Automated Non-Invasive Coronary Artery Disease detection using Artificial Intelligence (ANICAD)

Year of award: 2021

Grantholders

  • Prof Sebastien Ourselin

    King's College London, United Kingdom

  • Prof Reza Razavi

    King's College London, United Kingdom

  • Prof Amedeo Chiribiri

    King's College London, United Kingdom

  • Dr Cian Scannell

    King's College London, United Kingdom

  • Prof Alistair Young

    King's College London, United Kingdom

Project summary

Coronary artery disease (CAD) is the most common cause of death in the UK. Modern medical imaging scans, such as cardiac magnetic resonance imaging (CMR), allow an accurate, non-invasive and radiation-free diagnosis of CAD and the early identification of patients that would benefit from available treatments, before complications such as heart attack and heart failure develop.

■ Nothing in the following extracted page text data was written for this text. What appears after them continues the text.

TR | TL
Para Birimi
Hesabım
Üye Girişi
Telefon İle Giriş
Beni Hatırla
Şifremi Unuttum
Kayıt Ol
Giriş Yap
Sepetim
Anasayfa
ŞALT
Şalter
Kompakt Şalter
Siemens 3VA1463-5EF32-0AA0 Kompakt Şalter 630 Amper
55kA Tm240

There are not enough doctors in the UK trained to accurately interpret these scans, and this results in an underutilisation of CMR, also with significant regional variations. We will bridge this gap by creating computer programs based on artificial intelligence that, acting as expert digital doctors, will facilitate the interpretation of the scans and guide the clinical team in the management of patients with suspected CAD. This technology will enable advanced imaging to be rolled out in any hospital equipped with a suitable magnetic resonance scanner, regardless of the presence on-site of trained doctors.